79	- Artifact uploaded: per-scenario HTML diff viewer for debugging.
80	- A failing scenario blocks merge.
81
82	### 6. Per-scenario allowed-diff annotation
83
84	Some scenarios might have legitimate small differences we don't want to suppress globally. Each scenario's `notes.md` can declare case-specific tolerances:
85
86	```yaml
87	tolerated:
88	- region: __LINKEDIT bytes 0x1000-0x1010 reason: "ld emits padding here"
89	```
90
91	Use sparingly; each tolerance must be justified and date-stamped.
92
93	### 7. Runtime parity
94
95	Beyond byte-level: each scenario that produces a runnable executable is also executed; stdout, stderr, and exit code must match between the two linked binaries.
96
97	### 8. Parity budget
98
99	The goal is zero critical diffs across the corpus.

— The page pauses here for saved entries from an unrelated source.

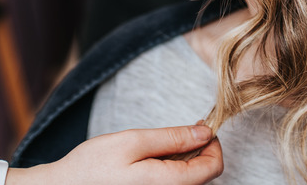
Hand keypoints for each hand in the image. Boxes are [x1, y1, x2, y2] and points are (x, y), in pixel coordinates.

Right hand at [6, 125, 222, 184]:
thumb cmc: (92, 166)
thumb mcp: (133, 142)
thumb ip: (173, 138)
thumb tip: (205, 133)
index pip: (213, 168)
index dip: (213, 144)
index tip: (201, 127)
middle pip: (204, 175)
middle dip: (200, 151)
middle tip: (184, 132)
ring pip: (190, 181)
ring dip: (186, 160)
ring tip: (164, 146)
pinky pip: (173, 184)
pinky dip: (173, 169)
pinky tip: (155, 160)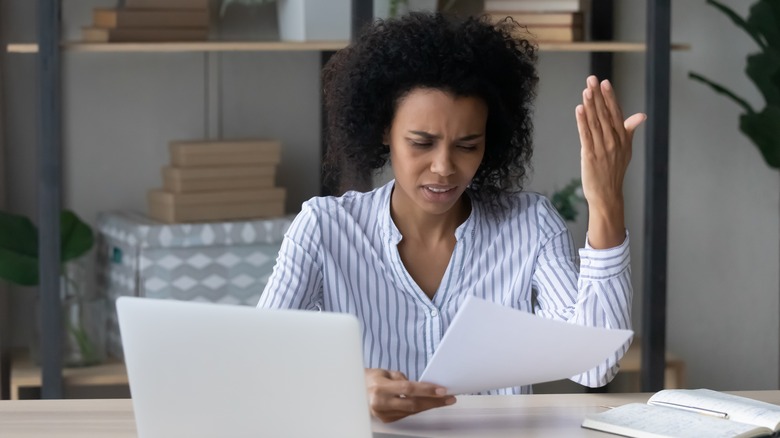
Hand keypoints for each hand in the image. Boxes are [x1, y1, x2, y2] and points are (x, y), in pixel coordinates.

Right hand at [365, 368, 455, 422]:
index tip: (441, 390)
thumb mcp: (385, 372)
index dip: (426, 390)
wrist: (355, 391)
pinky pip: (407, 414)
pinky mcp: (387, 420)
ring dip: (429, 405)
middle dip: (433, 401)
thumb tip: (421, 386)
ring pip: (412, 411)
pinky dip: (419, 408)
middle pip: (413, 404)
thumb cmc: (371, 379)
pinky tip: (428, 403)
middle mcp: (381, 403)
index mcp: (380, 388)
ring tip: (443, 400)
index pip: (408, 389)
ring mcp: (384, 414)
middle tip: (448, 398)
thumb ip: (402, 379)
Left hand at [575, 75, 645, 248]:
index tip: (605, 82)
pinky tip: (579, 109)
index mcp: (623, 138)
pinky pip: (586, 135)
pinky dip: (582, 122)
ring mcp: (603, 148)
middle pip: (605, 114)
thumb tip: (642, 115)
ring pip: (595, 122)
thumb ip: (630, 129)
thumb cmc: (614, 171)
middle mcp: (614, 141)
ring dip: (590, 105)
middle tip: (592, 79)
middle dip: (598, 96)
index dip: (610, 97)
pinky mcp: (591, 155)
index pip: (616, 113)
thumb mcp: (626, 149)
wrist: (608, 194)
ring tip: (586, 90)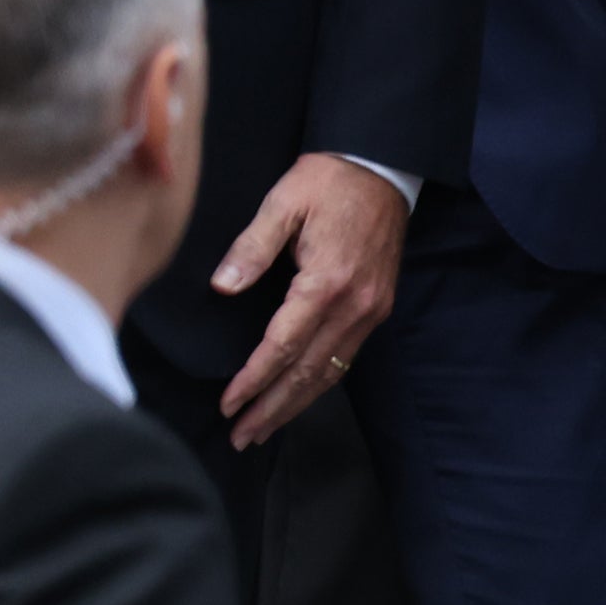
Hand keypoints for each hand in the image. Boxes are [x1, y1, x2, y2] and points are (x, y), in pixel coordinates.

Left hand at [212, 153, 407, 447]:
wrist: (382, 167)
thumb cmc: (327, 181)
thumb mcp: (282, 202)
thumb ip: (251, 247)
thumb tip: (223, 286)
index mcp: (327, 281)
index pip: (284, 346)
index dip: (254, 379)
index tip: (229, 404)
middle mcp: (355, 305)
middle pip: (309, 372)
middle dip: (273, 409)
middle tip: (242, 438)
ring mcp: (371, 311)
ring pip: (330, 372)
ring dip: (295, 405)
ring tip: (263, 430)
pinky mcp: (377, 308)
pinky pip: (345, 358)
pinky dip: (319, 383)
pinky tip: (297, 397)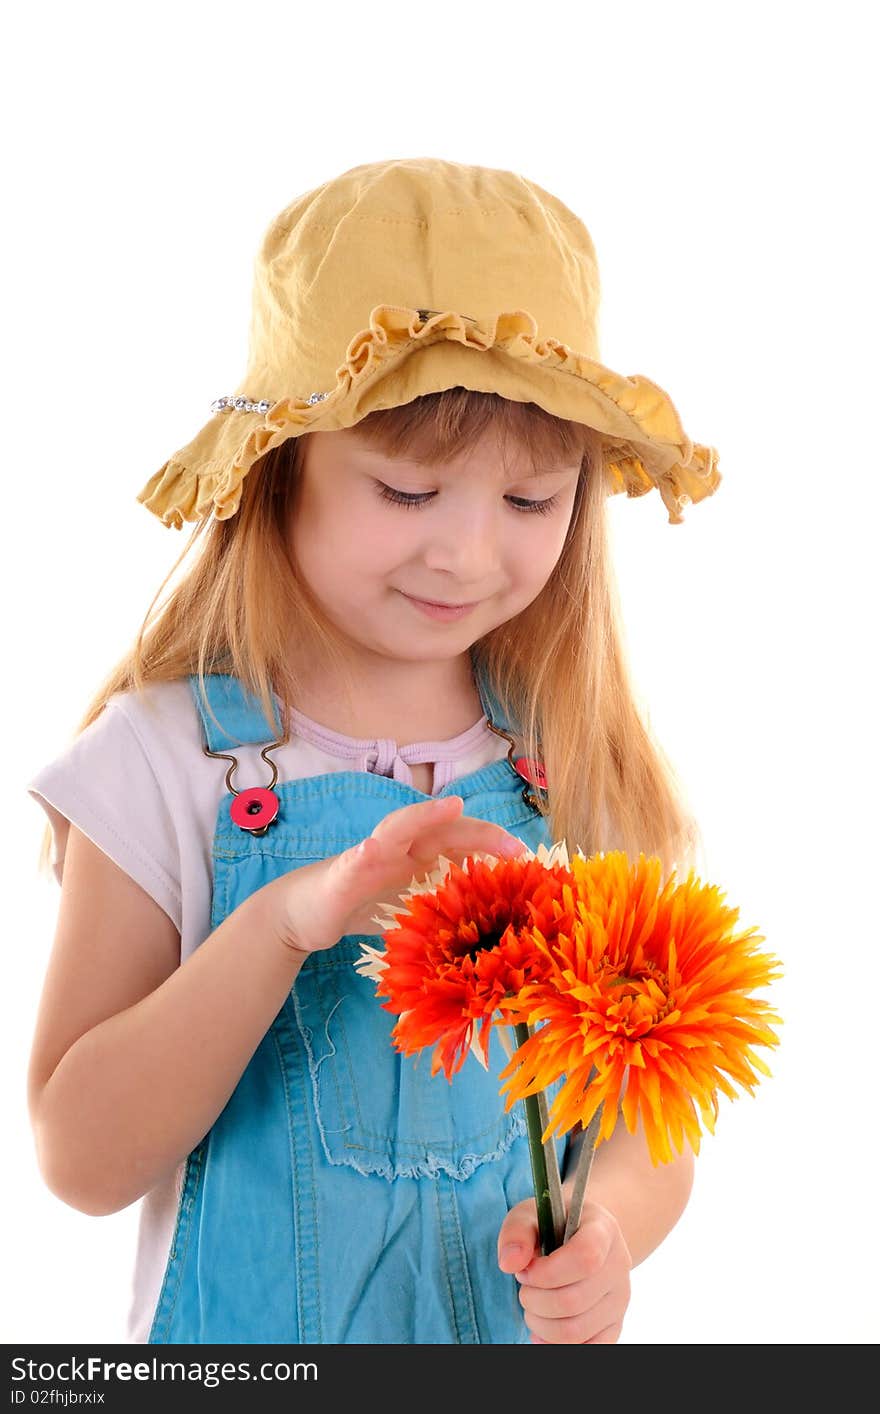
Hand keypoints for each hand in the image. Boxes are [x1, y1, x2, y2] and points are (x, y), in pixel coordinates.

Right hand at [267, 794, 526, 956]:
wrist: (305, 915)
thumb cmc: (362, 907)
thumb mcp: (412, 910)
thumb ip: (444, 907)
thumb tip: (494, 923)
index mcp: (421, 858)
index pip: (465, 844)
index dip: (496, 846)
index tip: (528, 860)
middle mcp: (400, 849)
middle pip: (443, 830)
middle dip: (480, 833)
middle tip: (514, 847)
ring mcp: (370, 857)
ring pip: (399, 827)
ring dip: (424, 815)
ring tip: (451, 807)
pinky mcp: (342, 874)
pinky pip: (354, 862)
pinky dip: (363, 855)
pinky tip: (371, 851)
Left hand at [497, 1196, 632, 1343]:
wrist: (579, 1236)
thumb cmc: (552, 1224)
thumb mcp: (531, 1214)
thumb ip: (517, 1232)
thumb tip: (510, 1263)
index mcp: (603, 1230)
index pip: (586, 1257)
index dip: (548, 1272)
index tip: (526, 1270)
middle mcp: (619, 1265)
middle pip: (574, 1300)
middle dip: (534, 1299)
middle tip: (524, 1287)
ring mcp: (619, 1298)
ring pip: (576, 1331)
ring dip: (540, 1324)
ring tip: (532, 1306)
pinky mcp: (615, 1324)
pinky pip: (588, 1349)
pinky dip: (555, 1344)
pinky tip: (542, 1329)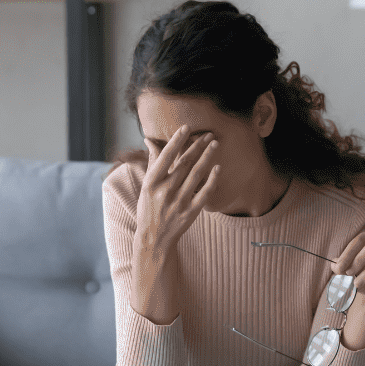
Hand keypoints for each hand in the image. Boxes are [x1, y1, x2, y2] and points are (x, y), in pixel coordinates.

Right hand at [137, 124, 220, 252]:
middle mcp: (165, 192)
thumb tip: (150, 140)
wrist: (154, 238)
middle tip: (208, 134)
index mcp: (151, 183)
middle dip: (198, 145)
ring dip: (207, 157)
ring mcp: (178, 202)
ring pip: (197, 174)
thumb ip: (153, 163)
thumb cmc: (149, 208)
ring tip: (215, 144)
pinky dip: (212, 179)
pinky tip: (218, 168)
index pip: (165, 157)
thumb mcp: (146, 186)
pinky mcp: (190, 212)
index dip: (176, 141)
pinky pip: (204, 192)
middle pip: (185, 163)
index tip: (187, 127)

Sprint 27 is not done until the harness is fully green; if a diff can't be resolved within the sprint, it must be filed as a bug blocking default-swap in Sprint 20.
100
101	## Testing Strategy
102
103	- `cargo test --test parity_matrix` green.
104	- Intentional-regression: mutate one byte in afs-ld's writer, confirm the harness catches it.
105	- Scale test: full corpus runs in <2 minutes on a reasonable machine (gates Sprint 28 perf work).
106
107	## Definition of Done
108
109	- 50+ corpus scenarios all pass with zero critical diffs.
110	- CI-enforced.
111	- Every tolerated-diff category has a justification and a test that proves it triggers.
112	- Intentional-regression canary detects any change outside the allowlist.
113	- Sprint 20's default-swap is unblocked.